▶ **Try it**: The copy has to match the data exactly and leave out every picture.

───── Excerpted data ─────

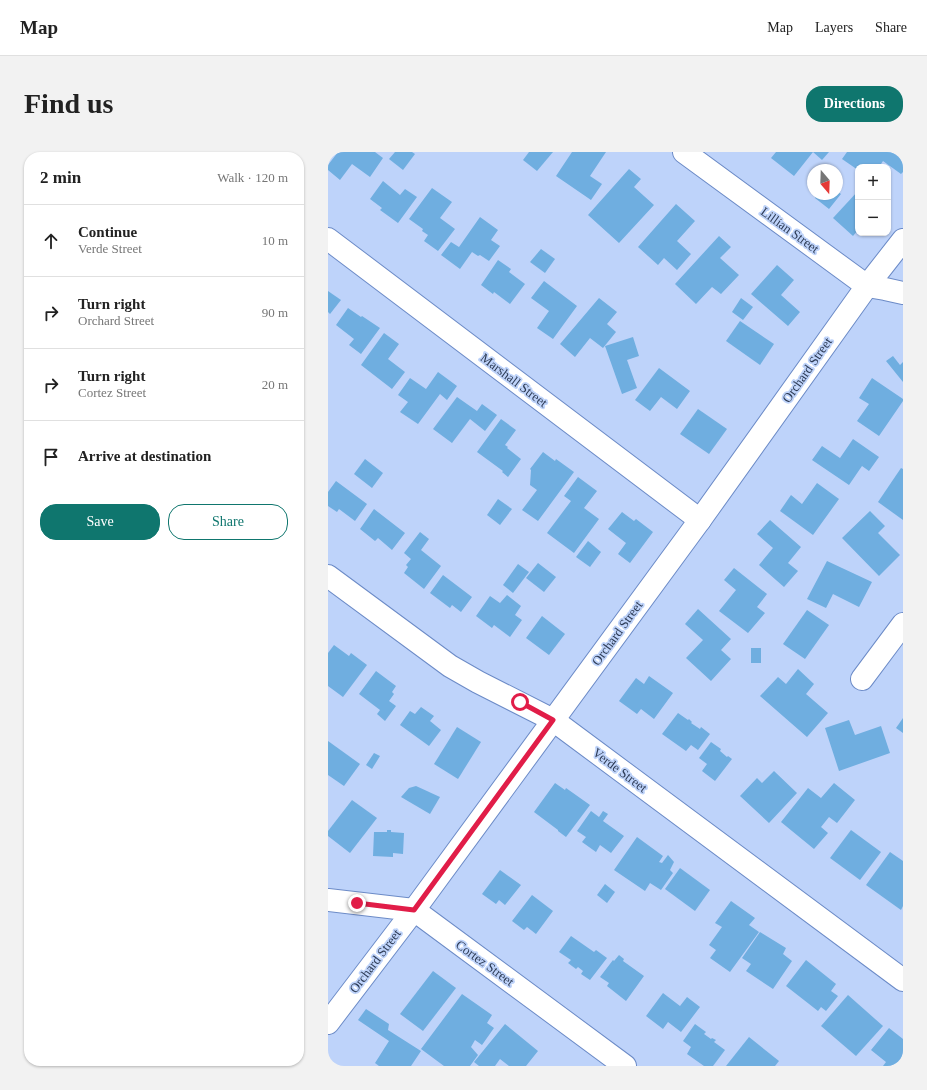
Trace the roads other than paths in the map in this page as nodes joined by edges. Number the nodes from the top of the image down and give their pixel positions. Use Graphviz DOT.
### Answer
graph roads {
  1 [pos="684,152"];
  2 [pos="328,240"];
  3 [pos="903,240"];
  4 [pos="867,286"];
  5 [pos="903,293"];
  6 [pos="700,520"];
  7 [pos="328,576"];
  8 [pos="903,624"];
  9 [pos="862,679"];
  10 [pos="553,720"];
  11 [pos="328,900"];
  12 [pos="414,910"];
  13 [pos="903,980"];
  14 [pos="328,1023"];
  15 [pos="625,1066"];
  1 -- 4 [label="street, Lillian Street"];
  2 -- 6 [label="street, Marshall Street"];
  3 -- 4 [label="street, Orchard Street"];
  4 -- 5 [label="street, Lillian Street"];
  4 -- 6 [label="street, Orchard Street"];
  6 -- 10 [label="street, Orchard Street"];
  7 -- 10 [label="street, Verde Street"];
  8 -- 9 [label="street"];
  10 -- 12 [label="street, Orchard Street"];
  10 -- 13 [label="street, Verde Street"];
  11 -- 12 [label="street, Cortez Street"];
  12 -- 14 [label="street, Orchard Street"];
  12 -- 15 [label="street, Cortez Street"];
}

─────

▶ **Written solution**:
Trace the roads other than paths in the map in this page as nodes joined by edges. Number the nodes from the top of the image down and give their pixel positions. Use Graphviz DOT.
### Answer
graph roads {
  1 [pos="684,152"];
  2 [pos="328,240"];
  3 [pos="903,240"];
  4 [pos="867,286"];
  5 [pos="903,293"];
  6 [pos="700,520"];
  7 [pos="328,576"];
  8 [pos="903,624"];
  9 [pos="862,679"];
  10 [pos="553,720"];
  11 [pos="328,900"];
  12 [pos="414,910"];
  13 [pos="903,980"];
  14 [pos="328,1023"];
  15 [pos="625,1066"];
  1 -- 4 [label="street, Lillian Street"];
  2 -- 6 [label="street, Marshall Street"];
  3 -- 4 [label="street, Orchard Street"];
  4 -- 5 [label="street, Lillian Street"];
  4 -- 6 [label="street, Orchard Street"];
  6 -- 10 [label="street, Orchard Street"];
  7 -- 10 [label="street, Verde Street"];
  8 -- 9 [label="street"];
  10 -- 12 [label="street, Orchard Street"];
  10 -- 13 [label="street, Verde Street"];
  11 -- 12 [label="street, Cortez Street"];
  12 -- 14 [label="street, Orchard Street"];
  12 -- 15 [label="street, Cortez Street"];
}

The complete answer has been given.